Viability Test of Seeds 
In Indian seed programe, during harvesting period a very large quantity of seeds is usually procured in the shortest possible time, where it becomes necessary to decide immediately whether or not a particular seed lot is to be purchased. This necessitates a rapid test to find out whether the seeds are viable and under favourable conditions they may germinate or not. When the seeds are dormant or very slow in germination, the viability test is extremely useful. The various methods for rapid viability test of seeds are; (1) Potassium permanganate test, (2) Biochemical test, (3) Indigocarmine test, (4) Electrical conductance test, (5) Respiration test and (6) Embryo culture test. All these tests are discussed below:
 (1) Potassium Permanganate Test: Due to the fact that; the dead cells become freely permeable to their contained solutes which leach out easily into bathing solution, whereas leaching from living cells is very less, therefore, solution of potassium permanganate is used to find out the percentage of dead seeds in a seed-lot. In this method the seeds are soaked in a weak solution of potassium permanganate and as the proportion of dead seed increases the discolouration of the solution also increases Thus, extent of discolouration indicates the proportion of dead into a seed-lot. 
(2) Biochemical Test: In this test tetrazolium chloride is used test. The fact of this test is that the salt is an oxidation-reduction indicator and the development of non-diffusible red colour is most probably an indication of the presence of active respiratory process in which hydrogen ions are transferred to tetrazolium chloride causing reduction. The test is conducted as given below: 
(i) The seeds to be tested are soaked in 0.5 to 2% solution of tetrazolium chloride. 
(ii) The viable or living seeds take bright red colouration becomes more intense in the embryo while the dead seeds remain in their original colour.
 (iii) The colourless tetrazolium chloride forms carmine red formazan after reacting with H” ions upon reduction.
 (iv) The method is made quicker by cutting kernels, using vacuum and maintaining a temperature of 40 to 45°C. By doing so it takes only 4 to 5 minutes time to complete a test of 100 kernels. 
(v) The method is used as a guide in blending seeds and their lots under an urgent demand for seed. 

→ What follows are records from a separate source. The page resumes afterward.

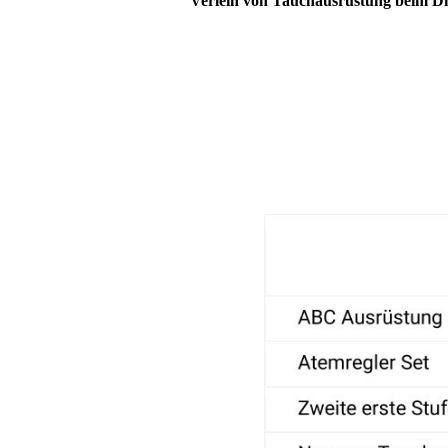
Verleih von Tauchausrüstung beim Div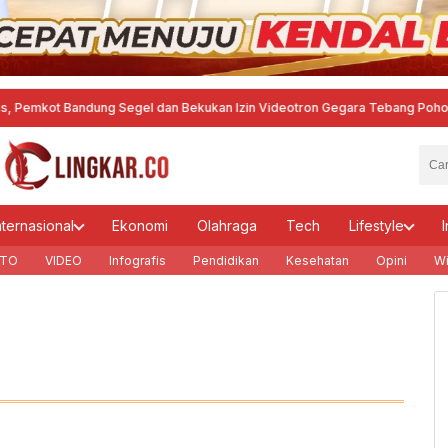
 Bandung Segel dan Bekukan Izin Videotron Gegara Tebang Pohon untuk Tin
nternasional
Ekonomi
Olahraga
Tech
Lifestyle
I
TO
VIDEO
Infografis
Pendidikan
Kesehatan
Opini
Wi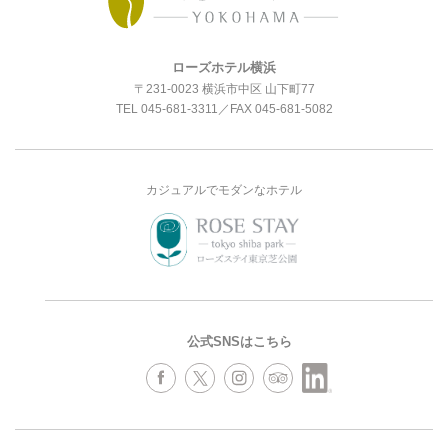
ローズホテル横浜
〒231-0023 横浜市中区 山下町77
TEL
045-681-3311
／FAX 045-681-5082
カジュアルでモダンなホテル
公式SNSはこちら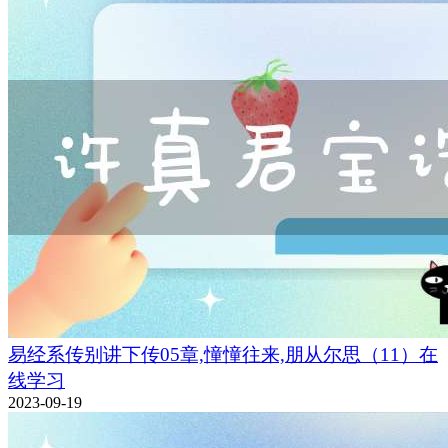
易经系传别讲下传05章,憧憧往来,朋从尔思（11）在
线学习
2023-09-19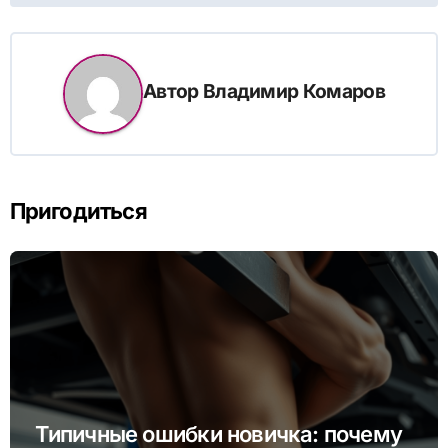
Автор
Владимир Комаров
Пригодиться
Типичные ошибки новичка: почему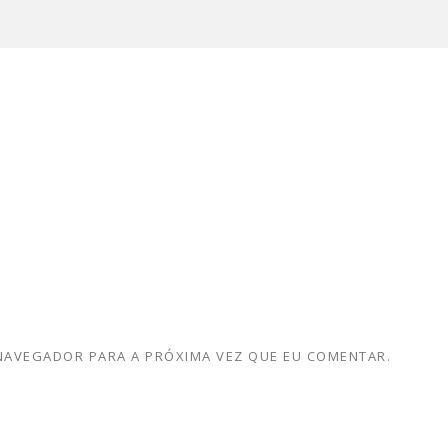
 NAVEGADOR PARA A PRÓXIMA VEZ QUE EU COMENTAR.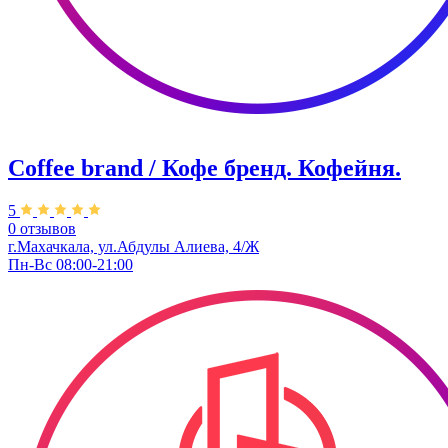
Coffee brand / Кофе бренд. Кофейня.
5
0 отзывов
г.Махачкала, ​ул.Абдулы Алиева, 4/Ж
Пн-Вс 08:00-21:00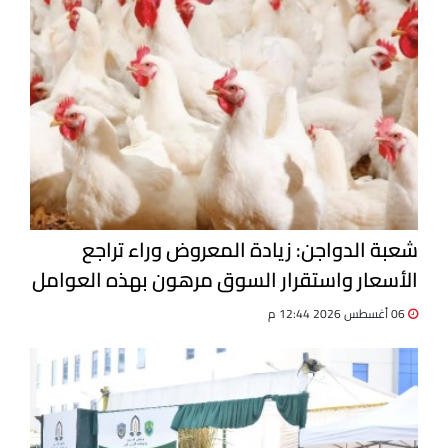
شعبة الدواجن: زيادة المعروض وراء تراجع
الأسعار واستقرار السوق مرهون بهذه العوامل
| خاص
06 أغسطس 2026 12:44 م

        Since the above cited test has given a high degree of perfection and because of this fact the ISTA rules now recommended for the use of this test for detecting the viability in a number of plant species, the seeds of which have a very pronounced and long lasting dormancy.

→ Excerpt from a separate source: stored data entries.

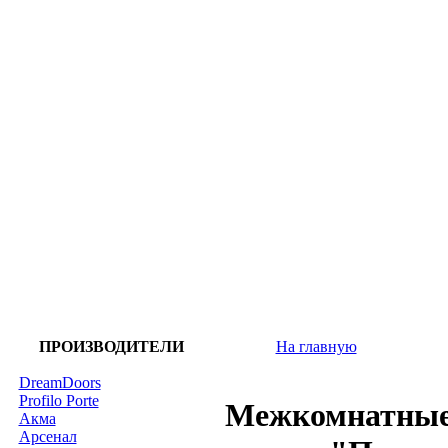
ПРОИЗВОДИТЕЛИ
На главную
DreamDoors
Profilo Porte
Межкомнатные
Акма
Арсенал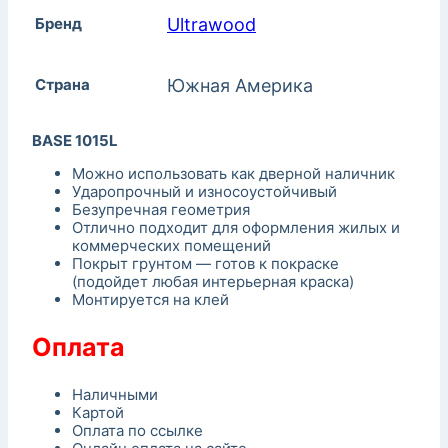
Бренд
Ultrawood
Страна
Южная Америка
BASE 1015L
Можно использовать как дверной наличник
Ударопрочный и износоустойчивый
Безупречная геометрия
Отлично подходит для оформления жилых и
коммерческих помещений
Покрыт грунтом — готов к покраске
(подойдет любая интерьерная краска)
Монтируется на клей
Оплата
Наличными
Картой
Оплата по ссылке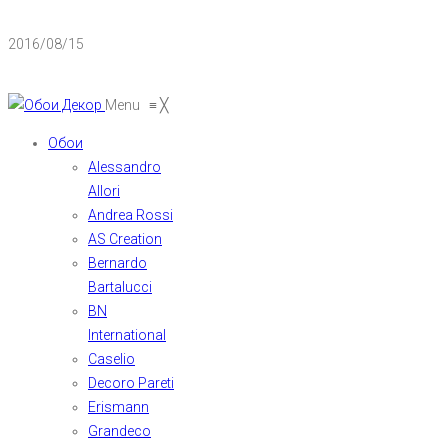
2016/08/15
Menu
≡
╳
Обои
Alessandro
Allori
Andrea Rossi
AS Creation
Bernardo
Bartalucci
BN
International
Caselio
Decoro Pareti
Erismann
Grandeco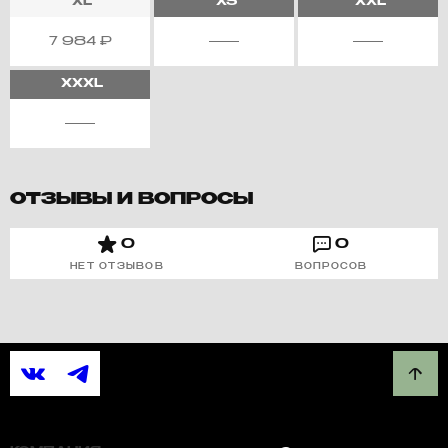
XL
XS
XXL
7 984
₽
XXXL
ОТЗЫВЫ И ВОПРОСЫ
0
0
НЕТ ОТЗЫВОВ
ВОПРОСОВ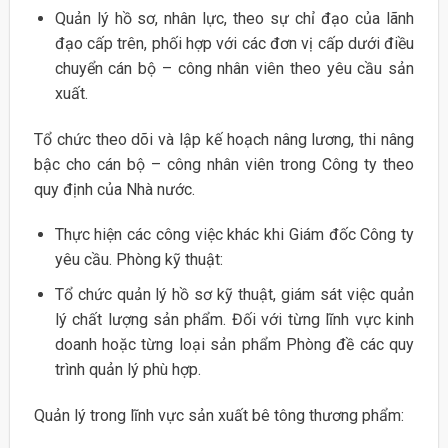
Quản lý hồ sơ, nhân lực, theo sự chỉ đạo của lãnh
đạo cấp trên, phối hợp với các đơn vị cấp dưới điều
chuyển cán bộ – công nhân viên theo yêu cầu sản
xuất.
Tổ chức theo dõi và lập kế hoạch nâng lương, thi nâng
bậc cho cán bộ – công nhân viên trong Công ty theo
quy định của Nhà nước.
Thực hiện các công việc khác khi Giám đốc Công ty
yêu cầu. Phòng kỹ thuật:
Tổ chức quản lý hồ sơ kỹ thuật, giám sát việc quản
lý chất lượng sản phẩm. Đối với từng lĩnh vực kinh
doanh hoặc từng loại sản phẩm Phòng đề các quy
trình quản lý phù hợp.
Quản lý trong lĩnh vực sản xuất bê tông thương phẩm:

(3) Indigocarmine Test: It is practical that the dead seeds or their cells are stained when soaked in the solution of any aniline dyes such as indigocarmine for few hours. Therefore, the fraction of dead and viable seeds can be determined by counting the number of stained and unstained seeds respectively. 
(4) Electrical Conductance Test: The phenomenon behind this test is that; there is increase in the conductivity of bathing solution due to leaching of metabolites from dead seeds. The seeds are soaked in distilled water and the electrical conductance of the bathing solution is tested, the increase in conductance is roughly proportion to the percentage of dead tissues.
 (5) Respiration Test: Since respiration is an indication of life, as such respiration test is used to determine the viability of seeds. The respiration tests are difficult and not worth believing because the resting or dormant seeds show very low respiration and the micro-organisms growing on seeds may show respiration when seeds themselves are all dead. 
(6) Embryo Culture Test: The embryo culture test takes about 7 to 10 days to give the viability percentage of the seeds. This practical is conducted in below mentioned 3 steps : 
(i) The embryo is removed carefully from its cotyledons or endosperm. 
(ii) It is placed naked on granulated peat mass or on sterilized nutrient agar medium (White’s nutrient medium).
 (iii) The viability is judged by counting the number of germinated embryos. The phenomenon behind the aforesaid method is that; the viable seeds will germinate and non- viable will fail to do so.